Читатели романа по достоинству оценят и художественную убедительность образов матерых врагов революции – купца Стрюкова, поручика Обручева, полковника Рубасова, игуменьи монастыря и других, выписанных крупно, психологически достоверно, без нередких в таких случаях однолинейности, плакатности и схематизма.
Купец Стрюков во многом напоминает горьковские образы «железных людей». Жестокий, беспощадный, не знающий преград в достижении своих целей, он весь переполнен ненавистью к революции, которая лишила его силы и власти, да, пожалуй, и ума. По ходу повествования, он становится все более жалок и ничтожен. Печален и никчемен его конец: он гибнет, спасая свое золото, свой дом, который вот-вот должен взорвать защитник его же былой власти поручик Обручев, гибнет как ничтожный раб собственнических инстинктов, не принеся пользы даже своим единомышленникам. Ведь осуществись коварный замысел поручика-диверсанта, вместе со стрюковским домом и золотом взлетели бы в воздух и штаб революции Южноуральска и боеприпасы блокированного города.
Достойна своего родителя и Ирина Стрюкова – поручик печальной памяти женского «батальона смерти». Она всеми силами души ненавидит народ и революцию. Но образ этот по-своему трагичен, особенно в ночь, когда она стоит у гроба отца и сознает свою вину перед покойным – ведь это она привезла в город своего возлюбленного Обручева, который стал убийцей Стрюкова.
Офицер-контрразведчик Обручев, он же самозваный студент Сергей Шестаков, – идейный, непримиримый враг революции. Умный, образованный, умеющий мастерски маскироваться, он ведет себя в лагере красных столь осторожно и дальновидно, что истинное лицо его долго не могут распознать ни Надя, ни великолепный разведчик Семен Маликов, ни даже опытнейший Кобзин, который лишь под конец начинает подозревать, что во всей истории с убийством Стрюкова роль Обручева была более чем туманна. Неизвестно, поднимется ли этот матерый враг после карающего выстрела Нади Корнеевой, но нам и без того ясно, что мир Обручевых и Стрюковых обречен, что победа социалистической революции неизбежна.

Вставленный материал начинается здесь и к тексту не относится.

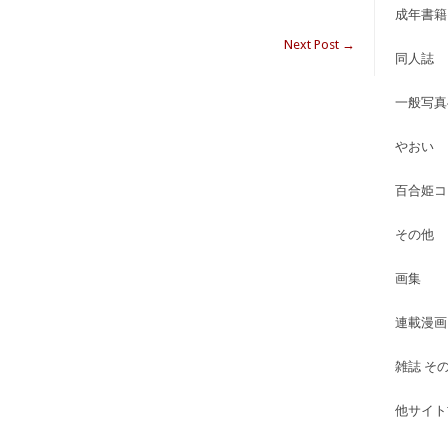
成年書籍
Next Post
→
同人誌
一般写真
やおい
百合姫コ
その他
画集
連載漫画
雑誌 そ
他サイト古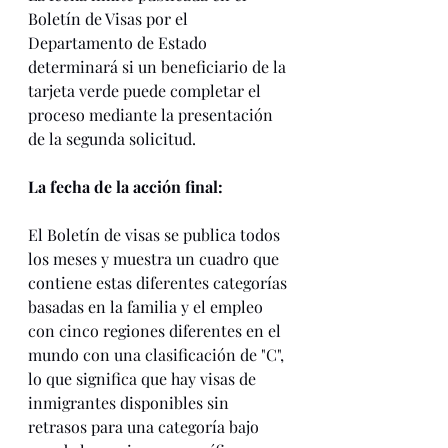
Boletín de Visas por el 
Departamento de Estado 
determinará si un beneficiario de la 
tarjeta verde puede completar el 
proceso mediante la presentación 
de la segunda solicitud. 
La fecha de la acción final:
El Boletín de visas se publica todos 
los meses y muestra un cuadro que 
contiene estas diferentes categorías 
basadas en la familia y el empleo 
con cinco regiones diferentes en el 
mundo con una clasificación de "C", 
lo que significa que hay visas de 
inmigrantes disponibles sin 
retrasos para una categoría bajo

У степных народов могучая птица беркут славится своей зоркостью, отвагой и высотой полета. Молодые герои романа В. И. Пистоленко в огне революции обрели крылья беркута. Они полны мужества и отваги, они стали зорки и неукротимы, они готовы к новым свершениям и полетам в неизведанные дали.
В кругу друзей автор «Крыльев беркута» говорил, что работает над второй книгой романа, в которой его герои с честью пройдут горнило новых испытаний и вступят в эпоху строительства мирной жизни закаленными бойцами непобедимой ленинской партии. Будем надеяться, что встреча с полюбившимися нам героями состоится в недалеком будущем.